▶ _Work to be completed_: Every line below containing the word "Grain" should be found and copied.

### Supplied data

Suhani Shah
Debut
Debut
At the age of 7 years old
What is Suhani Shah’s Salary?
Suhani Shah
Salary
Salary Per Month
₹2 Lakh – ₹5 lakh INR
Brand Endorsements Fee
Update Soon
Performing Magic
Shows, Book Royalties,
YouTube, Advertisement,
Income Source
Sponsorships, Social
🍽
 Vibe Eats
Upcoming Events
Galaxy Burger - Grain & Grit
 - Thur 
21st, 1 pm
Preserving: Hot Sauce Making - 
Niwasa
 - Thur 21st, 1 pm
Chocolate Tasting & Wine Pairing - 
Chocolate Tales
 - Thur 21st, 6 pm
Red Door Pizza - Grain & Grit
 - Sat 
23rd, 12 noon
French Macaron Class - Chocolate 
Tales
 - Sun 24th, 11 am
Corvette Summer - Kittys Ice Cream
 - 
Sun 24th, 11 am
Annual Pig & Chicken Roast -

######

▶ _Task answer_:
Galaxy Burger - Grain & Grit
Red Door Pizza - Grain & Grit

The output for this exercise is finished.